_WORK INSTRUCTION_: Scan the entries for "moveTo". Every line that holds it is to be copied.

Saved entries
[Start of Attachment]
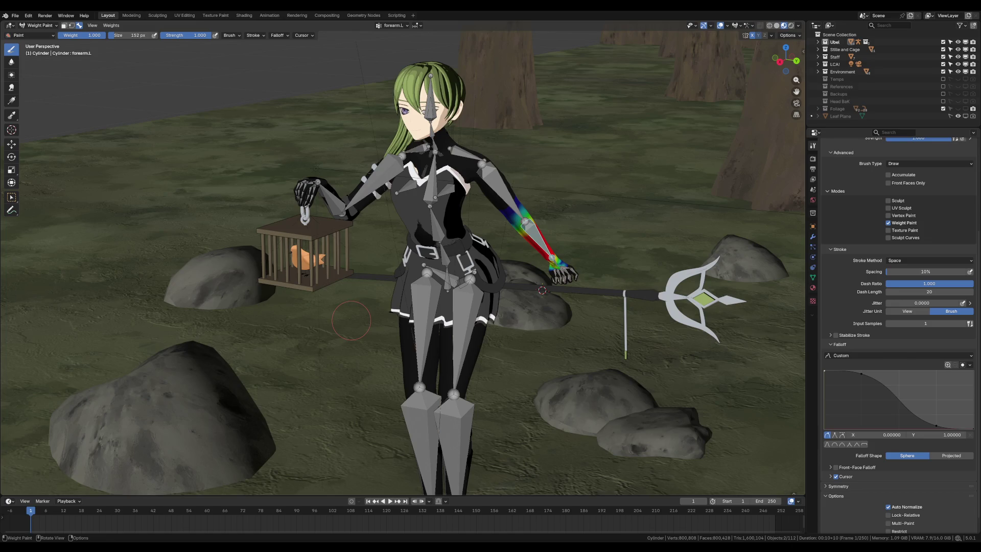
pyautogui.moveTo(516, 217); pyautogui.dragTo(562, 261)
# Undo the forearm strokes and pose changes to bring back the upper_arm.L weights on the arm
pyautogui.press('ctrl+z')
pyautogui.moveTo(542, 290)
pyautogui.mouseDown(button='middle')
pyautogui.moveTo(538, 299)
pyautogui.moveTo(350, 313)
pyautogui.mouseUp(button='middle')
[End of Attachment]
_SOLVED EXERCISE_:
pyautogui.moveTo(516, 217); pyautogui.dragTo(562, 261)
pyautogui.moveTo(542, 290)
pyautogui.moveTo(538, 299)
pyautogui.moveTo(350, 313)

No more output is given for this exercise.